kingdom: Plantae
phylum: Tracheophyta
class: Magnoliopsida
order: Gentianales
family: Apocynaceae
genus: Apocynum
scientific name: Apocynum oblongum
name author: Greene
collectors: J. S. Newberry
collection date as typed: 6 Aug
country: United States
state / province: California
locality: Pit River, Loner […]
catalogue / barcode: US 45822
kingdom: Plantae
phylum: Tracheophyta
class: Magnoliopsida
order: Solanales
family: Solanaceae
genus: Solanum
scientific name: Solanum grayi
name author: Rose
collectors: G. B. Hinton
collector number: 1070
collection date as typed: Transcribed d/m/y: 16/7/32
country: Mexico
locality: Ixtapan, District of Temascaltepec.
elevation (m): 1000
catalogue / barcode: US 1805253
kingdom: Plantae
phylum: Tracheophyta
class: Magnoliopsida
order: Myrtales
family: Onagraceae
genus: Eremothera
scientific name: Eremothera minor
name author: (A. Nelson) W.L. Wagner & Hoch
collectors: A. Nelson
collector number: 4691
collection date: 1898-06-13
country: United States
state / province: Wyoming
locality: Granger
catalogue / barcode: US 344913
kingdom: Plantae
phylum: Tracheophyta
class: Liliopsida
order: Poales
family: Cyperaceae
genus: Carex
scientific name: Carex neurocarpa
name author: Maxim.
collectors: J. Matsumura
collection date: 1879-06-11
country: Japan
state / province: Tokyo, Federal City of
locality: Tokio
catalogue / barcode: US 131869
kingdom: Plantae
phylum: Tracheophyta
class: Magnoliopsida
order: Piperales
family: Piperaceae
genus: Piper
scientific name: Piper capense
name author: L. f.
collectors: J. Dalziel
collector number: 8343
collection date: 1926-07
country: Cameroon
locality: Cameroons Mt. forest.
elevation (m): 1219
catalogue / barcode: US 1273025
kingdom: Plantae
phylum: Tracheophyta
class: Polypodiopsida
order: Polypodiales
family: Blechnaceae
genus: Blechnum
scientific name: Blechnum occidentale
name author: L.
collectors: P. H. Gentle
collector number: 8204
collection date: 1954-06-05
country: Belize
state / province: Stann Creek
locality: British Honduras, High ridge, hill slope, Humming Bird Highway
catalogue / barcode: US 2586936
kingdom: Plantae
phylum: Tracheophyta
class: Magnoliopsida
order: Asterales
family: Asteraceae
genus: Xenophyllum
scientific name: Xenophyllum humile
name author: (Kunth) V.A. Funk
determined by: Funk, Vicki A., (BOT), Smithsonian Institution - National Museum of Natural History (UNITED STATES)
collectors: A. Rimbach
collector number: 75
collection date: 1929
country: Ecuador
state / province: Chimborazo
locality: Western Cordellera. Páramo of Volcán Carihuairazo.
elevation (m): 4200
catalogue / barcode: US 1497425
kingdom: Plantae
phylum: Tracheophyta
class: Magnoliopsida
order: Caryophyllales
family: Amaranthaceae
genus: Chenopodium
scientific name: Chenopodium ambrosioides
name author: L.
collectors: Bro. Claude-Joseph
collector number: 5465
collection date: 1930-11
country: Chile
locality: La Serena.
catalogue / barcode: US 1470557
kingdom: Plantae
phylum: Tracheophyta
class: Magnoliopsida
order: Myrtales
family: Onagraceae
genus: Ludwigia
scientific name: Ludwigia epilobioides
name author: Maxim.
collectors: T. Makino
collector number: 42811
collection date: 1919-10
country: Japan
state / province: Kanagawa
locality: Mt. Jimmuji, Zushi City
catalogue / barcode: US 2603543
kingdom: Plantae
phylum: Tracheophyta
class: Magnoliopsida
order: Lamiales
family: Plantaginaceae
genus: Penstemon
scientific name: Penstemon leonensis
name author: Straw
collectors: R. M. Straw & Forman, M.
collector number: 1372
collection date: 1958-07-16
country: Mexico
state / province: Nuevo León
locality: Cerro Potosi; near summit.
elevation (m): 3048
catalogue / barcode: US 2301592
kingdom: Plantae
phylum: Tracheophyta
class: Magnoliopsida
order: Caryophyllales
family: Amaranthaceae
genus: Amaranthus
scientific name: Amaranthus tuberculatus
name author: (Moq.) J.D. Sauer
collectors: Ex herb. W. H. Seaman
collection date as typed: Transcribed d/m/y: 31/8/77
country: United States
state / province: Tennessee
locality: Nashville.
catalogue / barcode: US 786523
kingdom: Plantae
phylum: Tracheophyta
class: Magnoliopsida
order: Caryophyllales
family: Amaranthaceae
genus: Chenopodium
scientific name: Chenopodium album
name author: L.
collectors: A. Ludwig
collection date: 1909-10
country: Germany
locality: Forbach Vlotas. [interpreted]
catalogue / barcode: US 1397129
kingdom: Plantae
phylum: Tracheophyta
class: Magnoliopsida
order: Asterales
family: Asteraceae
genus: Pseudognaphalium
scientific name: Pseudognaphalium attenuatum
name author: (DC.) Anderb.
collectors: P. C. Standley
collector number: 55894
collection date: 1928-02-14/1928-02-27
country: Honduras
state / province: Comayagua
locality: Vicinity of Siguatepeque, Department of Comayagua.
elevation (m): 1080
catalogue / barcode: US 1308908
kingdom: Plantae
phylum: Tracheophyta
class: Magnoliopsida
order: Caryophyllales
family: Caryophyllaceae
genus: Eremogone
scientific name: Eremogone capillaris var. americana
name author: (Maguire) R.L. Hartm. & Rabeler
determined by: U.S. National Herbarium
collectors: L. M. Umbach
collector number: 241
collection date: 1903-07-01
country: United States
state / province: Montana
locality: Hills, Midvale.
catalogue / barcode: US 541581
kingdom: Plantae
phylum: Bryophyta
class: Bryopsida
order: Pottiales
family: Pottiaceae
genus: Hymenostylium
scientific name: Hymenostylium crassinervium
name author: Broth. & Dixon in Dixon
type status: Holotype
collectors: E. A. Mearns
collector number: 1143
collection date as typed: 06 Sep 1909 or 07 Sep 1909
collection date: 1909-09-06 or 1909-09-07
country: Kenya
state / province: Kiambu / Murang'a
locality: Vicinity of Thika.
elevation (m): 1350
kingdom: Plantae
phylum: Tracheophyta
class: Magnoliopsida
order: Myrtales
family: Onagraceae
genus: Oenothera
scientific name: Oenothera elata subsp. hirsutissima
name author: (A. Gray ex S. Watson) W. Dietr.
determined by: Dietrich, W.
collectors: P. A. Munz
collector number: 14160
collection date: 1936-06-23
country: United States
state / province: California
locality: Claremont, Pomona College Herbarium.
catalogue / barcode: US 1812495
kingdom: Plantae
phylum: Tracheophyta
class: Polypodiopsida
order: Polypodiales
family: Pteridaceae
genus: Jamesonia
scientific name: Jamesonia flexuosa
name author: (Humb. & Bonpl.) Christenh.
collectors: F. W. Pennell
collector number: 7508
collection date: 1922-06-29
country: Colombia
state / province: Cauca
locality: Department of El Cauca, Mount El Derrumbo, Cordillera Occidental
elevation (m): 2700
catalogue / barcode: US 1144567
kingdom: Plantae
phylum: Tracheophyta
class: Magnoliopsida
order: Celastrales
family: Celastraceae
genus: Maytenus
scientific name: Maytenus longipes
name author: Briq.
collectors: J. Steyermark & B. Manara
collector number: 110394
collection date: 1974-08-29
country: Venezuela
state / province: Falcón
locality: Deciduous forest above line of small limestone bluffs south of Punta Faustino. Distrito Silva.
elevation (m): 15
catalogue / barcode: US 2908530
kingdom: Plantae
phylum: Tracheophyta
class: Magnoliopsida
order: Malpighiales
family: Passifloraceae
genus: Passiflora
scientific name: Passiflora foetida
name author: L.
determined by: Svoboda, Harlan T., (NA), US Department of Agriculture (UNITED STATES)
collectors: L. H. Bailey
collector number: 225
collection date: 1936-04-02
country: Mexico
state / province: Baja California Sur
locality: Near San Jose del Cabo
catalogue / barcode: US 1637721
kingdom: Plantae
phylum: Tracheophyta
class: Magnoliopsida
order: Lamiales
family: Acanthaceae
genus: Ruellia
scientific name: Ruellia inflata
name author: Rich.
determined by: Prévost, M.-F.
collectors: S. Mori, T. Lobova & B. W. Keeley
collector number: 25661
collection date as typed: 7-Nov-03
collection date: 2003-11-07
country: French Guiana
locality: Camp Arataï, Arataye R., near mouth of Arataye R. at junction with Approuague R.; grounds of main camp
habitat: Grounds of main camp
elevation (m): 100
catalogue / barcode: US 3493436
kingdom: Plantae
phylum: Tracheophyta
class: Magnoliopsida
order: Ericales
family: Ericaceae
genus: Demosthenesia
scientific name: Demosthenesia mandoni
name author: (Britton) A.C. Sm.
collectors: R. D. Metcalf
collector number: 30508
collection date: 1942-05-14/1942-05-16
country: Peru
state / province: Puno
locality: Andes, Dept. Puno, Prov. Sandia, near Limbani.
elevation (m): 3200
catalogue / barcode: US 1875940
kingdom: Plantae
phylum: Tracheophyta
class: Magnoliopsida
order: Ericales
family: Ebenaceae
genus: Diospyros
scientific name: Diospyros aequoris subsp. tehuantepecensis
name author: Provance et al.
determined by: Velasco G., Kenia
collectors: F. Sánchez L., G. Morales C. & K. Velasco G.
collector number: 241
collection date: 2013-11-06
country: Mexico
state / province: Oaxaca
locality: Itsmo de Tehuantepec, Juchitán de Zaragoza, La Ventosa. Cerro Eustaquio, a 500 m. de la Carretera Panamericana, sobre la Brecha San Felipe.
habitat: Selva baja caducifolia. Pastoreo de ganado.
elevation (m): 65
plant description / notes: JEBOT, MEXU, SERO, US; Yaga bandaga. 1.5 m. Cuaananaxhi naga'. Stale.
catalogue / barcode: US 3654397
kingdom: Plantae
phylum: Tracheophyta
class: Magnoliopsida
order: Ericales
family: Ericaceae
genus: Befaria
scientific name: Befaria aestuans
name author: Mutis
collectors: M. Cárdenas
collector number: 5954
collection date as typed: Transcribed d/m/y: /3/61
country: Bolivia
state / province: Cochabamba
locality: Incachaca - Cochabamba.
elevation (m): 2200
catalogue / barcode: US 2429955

TASK:
Reproduce verbatim the lines of the listing from the line containing "family: Pteridaceae" up to and including the line containing "state / province: Falcón".

TASK ANSWER:
family: Pteridaceae
genus: Jamesonia
scientific name: Jamesonia flexuosa
name author: (Humb. & Bonpl.) Christenh.
collectors: F. W. Pennell
collector number: 7508
collection date: 1922-06-29
country: Colombia
state / province: Cauca
locality: Department of El Cauca, Mount El Derrumbo, Cordillera Occidental
elevation (m): 2700
catalogue / barcode: US 1144567
kingdom: Plantae
phylum: Tracheophyta
class: Magnoliopsida
order: Celastrales
family: Celastraceae
genus: Maytenus
scientific name: Maytenus longipes
name author: Briq.
collectors: J. Steyermark & B. Manara
collector number: 110394
collection date: 1974-08-29
country: Venezuela
state / province: Falcón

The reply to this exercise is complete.